- **Problem to solve**
Turn the diary paragraph that begins "We carried the sails" into a short bulleted list that keeps its main facts.

The Aurora in pack ice |
Aurora /
Mawson 1911-1914
Bert Lincoln was an Able Bodied ordinary seaman on board the
SY Aurora during a trip lasting just under three months from
Hobart to Commonwealth Bay Antarctica and back again to relieve
Mawson's expedition during its second summer, the middle
of a three summer and two winter expedition. What follows is
Bert's diary of the voyage.It is typed it as it is written.
There is an occasional word or letters that I have not been
able to interpret, at these points I have written a row of dashes
----- or wrapped question marks around the word where I have
?guessed?
This page
- Page 5 - in Antarctica
Saturday Feb 15th 1913
We carried
the sails, which were set yesterday afternoon all night until
4 oclock this morning, when we furled and stowed the foresail,
this job is an easy one on board here as we can clew it up,
then furl and stow it in ten minutes. The weather came on
thick this morning at 2 o'clock with a good deal of snow and
a bit of sea on. We have had to keep a man on lookout all
day on account of the icebergs about and the weather being very
thick. We are steering N. by W. 3/4 W. Sometimes we cannot see
for more than 150 yards ahead of the ship when a heavy snow
squall comes on, so it is risky work travelling along at ten
or twelve knots an hour. The weather is nice and warm now
for we are a good way to the north of heavy ice, and the only
danger is from icebergs which we meet pretty frequently. The
upper topsail was also made fast at 7 o'clock in the morning.

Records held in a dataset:
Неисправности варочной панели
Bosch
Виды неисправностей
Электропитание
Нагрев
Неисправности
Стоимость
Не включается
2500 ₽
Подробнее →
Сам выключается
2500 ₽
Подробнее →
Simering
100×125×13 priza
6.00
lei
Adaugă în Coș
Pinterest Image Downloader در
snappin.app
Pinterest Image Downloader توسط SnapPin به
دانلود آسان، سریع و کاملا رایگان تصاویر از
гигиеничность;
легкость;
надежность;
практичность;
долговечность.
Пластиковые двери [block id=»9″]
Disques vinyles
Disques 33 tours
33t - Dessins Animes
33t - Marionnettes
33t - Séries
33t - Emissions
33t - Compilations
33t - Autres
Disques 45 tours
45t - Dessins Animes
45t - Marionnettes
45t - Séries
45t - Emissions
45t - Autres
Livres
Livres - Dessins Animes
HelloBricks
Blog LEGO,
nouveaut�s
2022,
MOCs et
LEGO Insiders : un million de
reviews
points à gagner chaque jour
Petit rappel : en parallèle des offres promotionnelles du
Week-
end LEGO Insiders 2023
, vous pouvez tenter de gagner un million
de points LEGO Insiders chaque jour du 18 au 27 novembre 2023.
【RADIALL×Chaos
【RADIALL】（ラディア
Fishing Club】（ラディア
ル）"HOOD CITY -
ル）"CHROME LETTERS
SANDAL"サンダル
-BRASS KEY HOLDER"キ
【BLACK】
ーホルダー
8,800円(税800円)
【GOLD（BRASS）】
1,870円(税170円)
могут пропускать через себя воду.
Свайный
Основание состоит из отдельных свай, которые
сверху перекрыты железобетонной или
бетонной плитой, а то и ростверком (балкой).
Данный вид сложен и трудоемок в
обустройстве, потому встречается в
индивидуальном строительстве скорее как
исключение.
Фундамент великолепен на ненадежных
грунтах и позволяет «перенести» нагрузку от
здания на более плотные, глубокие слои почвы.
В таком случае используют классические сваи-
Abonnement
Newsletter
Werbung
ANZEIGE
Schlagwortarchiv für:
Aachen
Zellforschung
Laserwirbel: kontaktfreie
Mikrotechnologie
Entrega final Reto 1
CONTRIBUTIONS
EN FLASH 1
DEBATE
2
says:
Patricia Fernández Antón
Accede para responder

- **Finished task**
- The sails set the previous afternoon stayed up all night until 4 o'clock in the morning. The foresail was then furled and stowed, a ten-minute job on this ship.
- At 2 o'clock that morning the weather turned thick, with a lot of snow and some sea.
- A man kept lookout all day because of icebergs and the thick weather.
- The course was N. by W. 3/4 W.
- In heavy snow squalls the crew could see no more than 150 yards ahead, which made running at ten or twelve knots risky.
- The weather was warm, as the ship was well north of heavy ice. The only danger was the icebergs they met often.
- The upper topsail was made fast at 7 o'clock in the morning.